* **Problem statement**: Tell me how many lines in the entries below contain the word "натуральный"; reply with the number and nothing else.

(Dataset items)
==============================
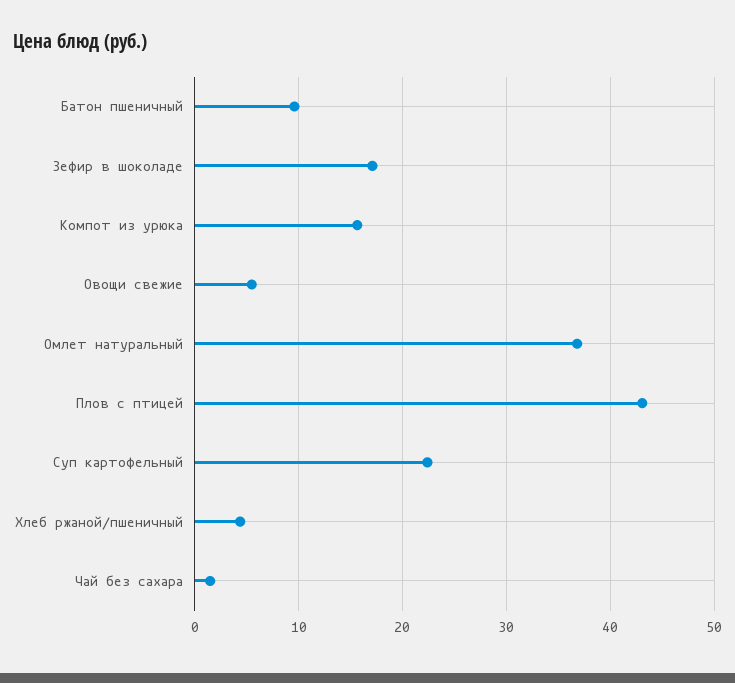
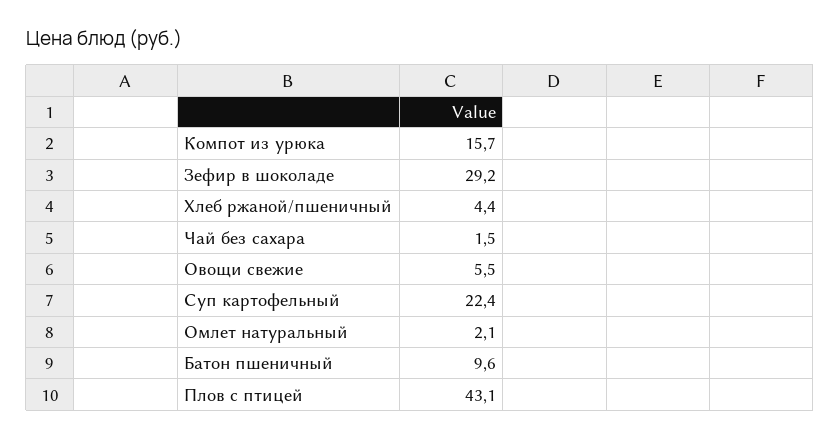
  {
    "Батон пшеничный": 9.6,
-   "Зефир в шоколаде": 17,
+   "Зефир в шоколаде": 29.2,
    "Компот из урюка": 15.7,
    "Овощи свежие": 5.5,
-   "Омлет натуральный": 37,
+   "Омлет натуральный": 2.1,
    "Плов с птицей": 43.1,
    "Суп картофельный": 22.4,
    "Хлеб ржаной/пшеничный": 4.4,
    "Чай без сахара": 1.5
  }

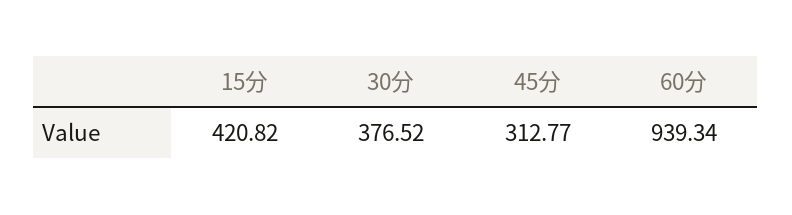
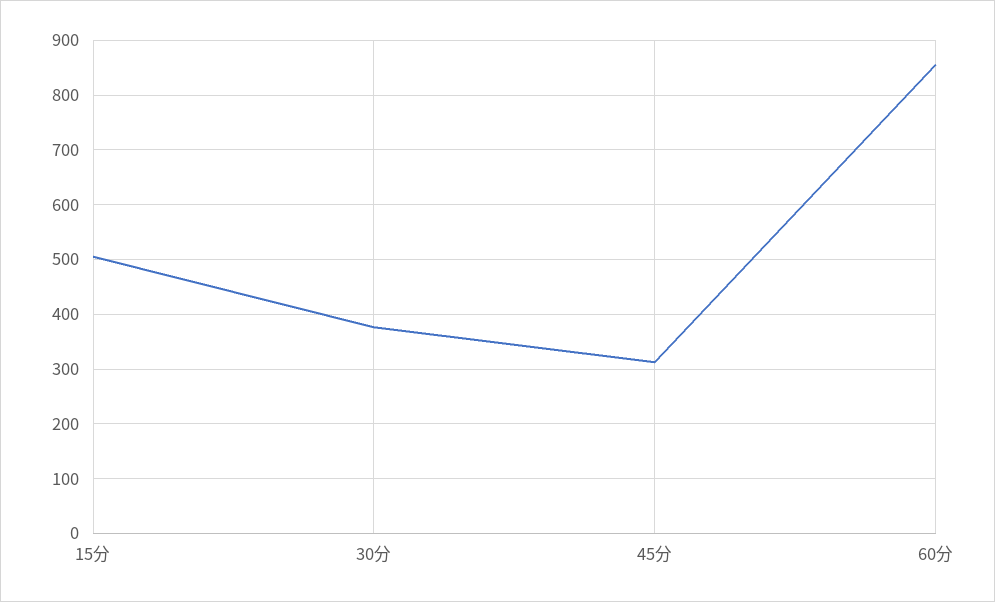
  {
-   "15分": 420.82,
+   "15分": 500,
    "30分": 376.52,
    "45分": 312.77,
-   "60分": 939.34
+   "60分": 860
  }

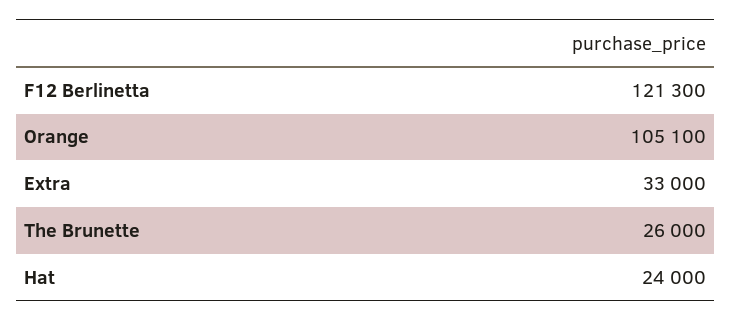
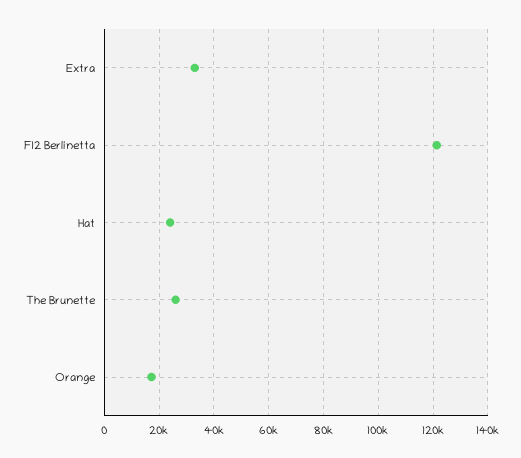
  {
    "F12 Berlinetta": 121300,
-   "Orange": 105100,
+   "Orange": 17500,
    "Extra": 33000,
    "The Brunette": 26000,
    "Hat": 24000
  }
==============================
* **Result below**: 2